I'm aware not everyone can have that access.
I’m lucky. I have All the Access to these resources through my mother. She’s a nutritionist, her close colleague is a dietitian. They are good to me in this struggle.

She also puts the majority of the control (at this stage) in my hands, with regards to what I eat.
Yeah, I realized yesterday I need to put this try-not-to-carb-load thing on the back burner, else I just freeze up when I’m thinking about what I should eat.


she's asked me to work on following our last appointment, is adding in small meals throughout the day.
This is what I need most re: tackling sugar dumping. I just need my body to stop panicking. Oh no, no food for 20 hours: initiate sugar rush! Code ED! :meh:

She said they just need to be "mug sized", which seems to have resonated quite well with me.
I love this. Resonates with me 100%. I’m also rather aesthetically taken by miniature things in general but especially dishes. I found a dish set recently where all of the components are small. The bowls hold maybe a cup, maybe 1 1/4c. I must have them. And somehow eating out of those (they were in a house I worked in) seems manageable.
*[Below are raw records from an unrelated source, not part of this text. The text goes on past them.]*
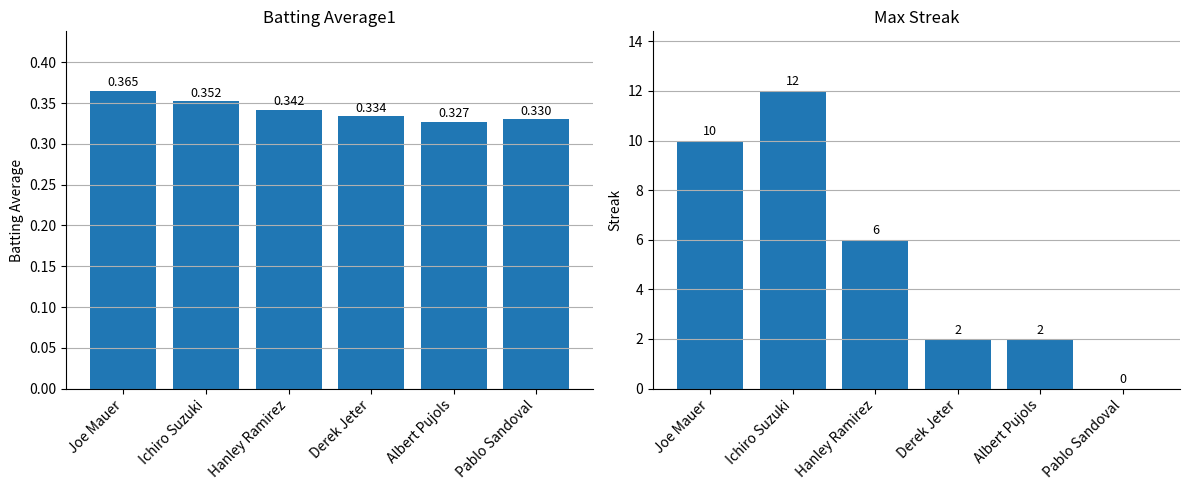

What is the sum of all Batting Average1 values?

2.0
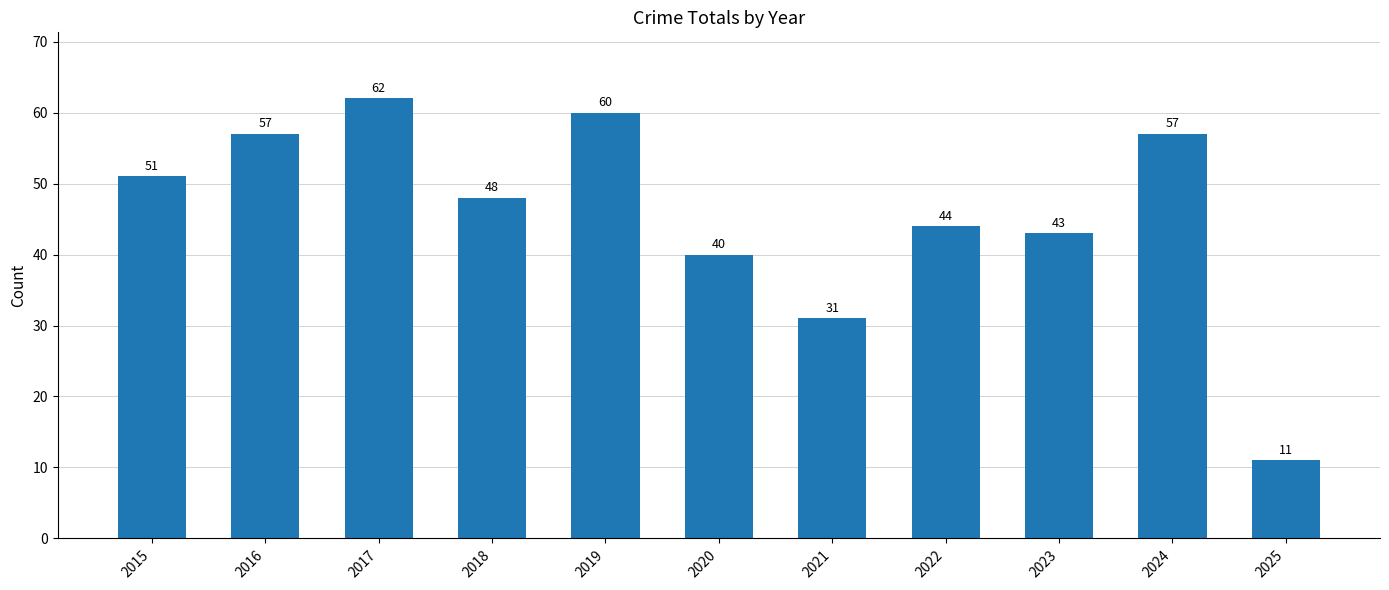

Which label corresponds to the smallest value in the chart?

2025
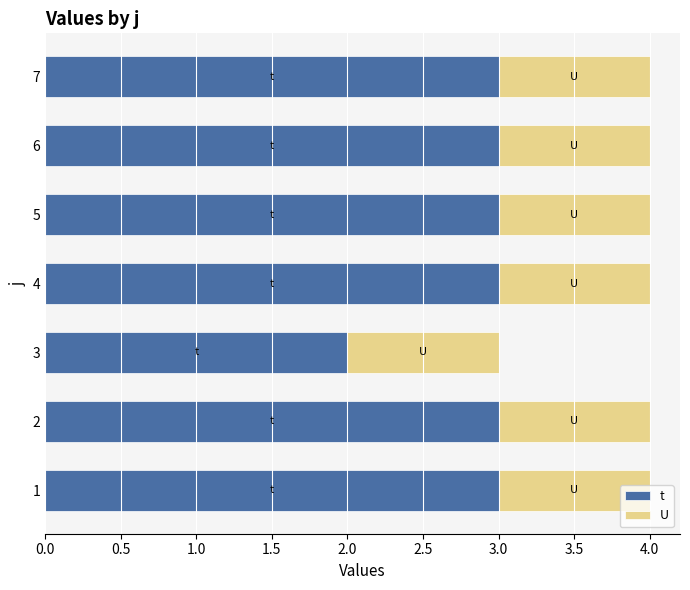

What is the total value across all series at 6?

4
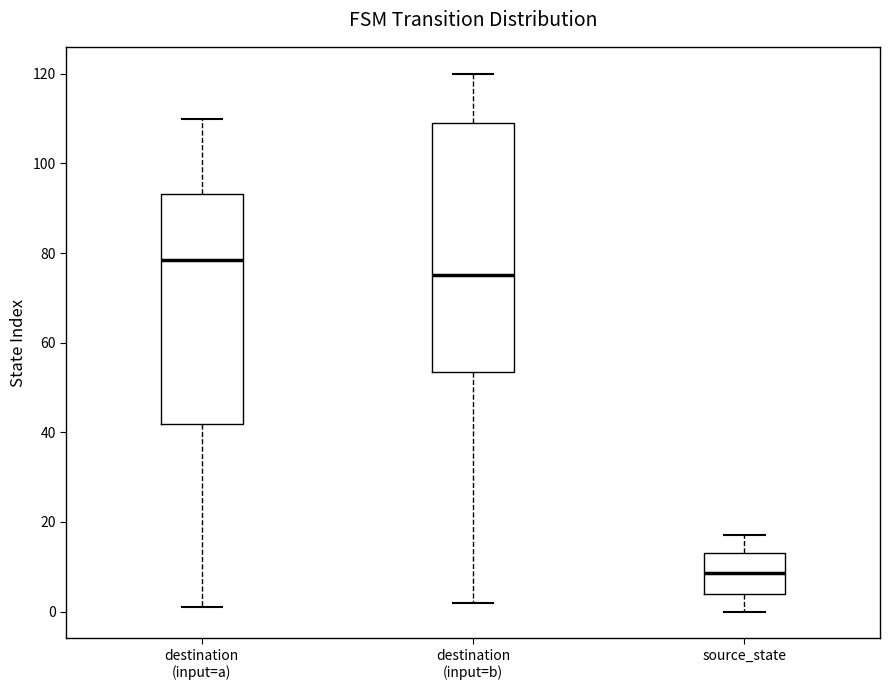

Which box has the lowest median line?

source_state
Because of course, when I'm not sure if I do or do not want to eat... I'm not gonna eat.
Right, exactly. Yesterday was a swift lesson in how I can’t micromanage yet. I won’t eat if I’m not seeing an immediate good option.

it's hard to see the weight loss as a bad thing when people act so jealous.
Absolutely, and it’s frustrating for me, because I’m pretty open about the fact that I used to have a serious disorder.